▸ Tasks to complete
A) In the freezer patch email, what are the names of the two file nodes the patch adds under cgroup?
B) Turn the paragraph of the freezer patch email that begins "Freezer subsystem is used" into a short list that keeps its main facts.
C) Write the next part of the freezer patch email, starting after its last line.
═══ Extracted text ═══
On Tuesday, February 15, 2011, [email protected] wrote:
> From: Jacob Pan <[email protected]>
>
> Freezer subsystem is used to manage batch jobs which can start
> stop at the same time. However, sometime it is desirable to let
> the kernel manage the freezer state automatically with a given
> duty ratio.
> For example, if we want to reduce the time that backgroup apps
> are allowed to run we can put them into a freezer subsystem and
> set the kernel to turn them THAWED/FROZEN at given period and
> percentage of frozen time.
>
> This patch introduces two file nodes under cgroup
> freezer.period_second
> freezer.frozen_time_percentage
>
> Usage example: set period to be 5 seconds and frozen duty ratio 90%
> [root@localhost aoa]# echo 90 > freezer.frozen_time_percentage
> [root@localhost aoa]# echo 5 > freezer.period_second
>
> Signed-off-by: Jacob Pan <[email protected]>
> ---
> Documentation/cgroups/freezer-subsystem.txt | 33 ++++++
> kernel/cgroup_freezer.c | 155 ++++++++++++++++++++++++++-
> 2 files changed, 185 insertions(+), 3 deletions(-)
>
> diff --git a/Documentation/cgroups/freezer-subsystem.txt b/Documentation/cgroups/freezer-subsystem.txt
> index 41f37fe..df0f998 100644
> --- a/Documentation/cgroups/freezer-subsystem.txt
> +++ b/Documentation/cgroups/freezer-subsystem.txt
> @@ -100,3 +100,36 @@ things happens:
> and returns EINVAL)
═══ Extracted information ═══
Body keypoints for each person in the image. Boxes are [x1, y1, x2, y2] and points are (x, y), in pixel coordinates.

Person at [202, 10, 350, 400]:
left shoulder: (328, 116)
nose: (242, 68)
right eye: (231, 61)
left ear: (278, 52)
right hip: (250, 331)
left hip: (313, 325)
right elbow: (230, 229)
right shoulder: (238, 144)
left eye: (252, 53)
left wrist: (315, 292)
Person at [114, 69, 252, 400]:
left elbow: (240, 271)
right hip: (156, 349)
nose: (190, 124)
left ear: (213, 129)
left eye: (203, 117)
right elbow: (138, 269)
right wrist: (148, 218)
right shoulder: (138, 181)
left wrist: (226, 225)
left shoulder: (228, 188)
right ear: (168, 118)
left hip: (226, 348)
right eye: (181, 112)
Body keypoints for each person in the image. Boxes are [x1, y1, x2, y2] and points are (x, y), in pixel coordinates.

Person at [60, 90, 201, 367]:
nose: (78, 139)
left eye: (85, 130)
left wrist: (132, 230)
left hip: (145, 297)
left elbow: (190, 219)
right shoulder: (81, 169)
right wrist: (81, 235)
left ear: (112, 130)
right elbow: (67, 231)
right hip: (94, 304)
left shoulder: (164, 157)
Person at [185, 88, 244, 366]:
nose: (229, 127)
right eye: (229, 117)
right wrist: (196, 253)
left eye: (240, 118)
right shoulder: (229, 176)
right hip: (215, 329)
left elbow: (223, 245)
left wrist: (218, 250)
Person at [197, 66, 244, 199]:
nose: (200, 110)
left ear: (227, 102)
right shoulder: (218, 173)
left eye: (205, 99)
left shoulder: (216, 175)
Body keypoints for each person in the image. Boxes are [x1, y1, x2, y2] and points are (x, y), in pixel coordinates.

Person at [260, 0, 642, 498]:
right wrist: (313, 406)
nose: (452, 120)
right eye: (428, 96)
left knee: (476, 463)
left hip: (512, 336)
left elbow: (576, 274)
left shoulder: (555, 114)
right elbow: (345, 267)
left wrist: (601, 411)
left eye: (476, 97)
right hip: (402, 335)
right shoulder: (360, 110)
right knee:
═══
▸ Written answers
A) freezer.period_second and freezer.frozen_time_percentage

B)
- The freezer subsystem manages batch jobs that start and stop at the same time.
- Sometimes it is better to have the kernel manage the freezer state automatically with a given duty ratio.
- Example: to cut how long background apps may run, put them in a freezer subsystem and have the kernel switch them between THAWED and FROZEN at a given period and percentage of frozen time.

C)
> 3) The tasks that blocked the cgroup from entering the "FROZEN"
> state disappear from the cgroup's set of tasks.
> +
> +In embedded systems, it is desirable to manage group of applications
> +for power saving. E.g. tasks that are not in the foreground may be
> +frozen and unfrozen periodically to save power without affecting user
> +experience. In this case, user/management software can attach tasks
> +into freezer cgroup then specify a period and percentage of time the
> +tasks within the cgroup shall be frozen.
> +
> +100% frozen will result in the same behavior as setting freezer.state
> +to FROZEN. Similarly, 0% is equivalent to setting freezer.state to
> +THAWED.
> +The granularity of the period is second, due to the fact that small
> +period may result in greater overhead and causes stability issue since
> +common workqueue is used here to perform the management.
> +
> +Zero value of period_second is not allowed, the default period is 1
> +second.
> +
> +Usage example:
> +Assuming freezer cgroup is already mounted, application being managed
> +are included the "tasks" file node of the given freezer cgroup.
> +To make the tasks frozen at 90% of the time every 5 seconds, do:
> +
> +[root@localhost ]# echo 90 > freezer.frozen_time_percentage
> +[root@localhost ]# echo 5 > freezer.period_second

Well, are you trying to work around a problem with some applications that
cause too many wakeups to occur?

Why do you need the kernel to do that for you on a per-cgroup basis?
What about simply sending SIGSTOP/SIGCONT periodically from user space to the
applications in question?

Moreover, what about having a user space process that will freeze/unfreeze the
entire cgroup as needed?

> +After that, the application in this freezer cgroup will only be
> +allowed to run at the following pattern.
> + __ __ __
> + | |<-- 90% frozen -->| | | |
> +____| |__________________| |__________________| |_____
> +
> + |<---- 5 seconds ---->|

How are you going to handle dependencies between the "periodically frozen"
applications and other applications that may need them to do some work?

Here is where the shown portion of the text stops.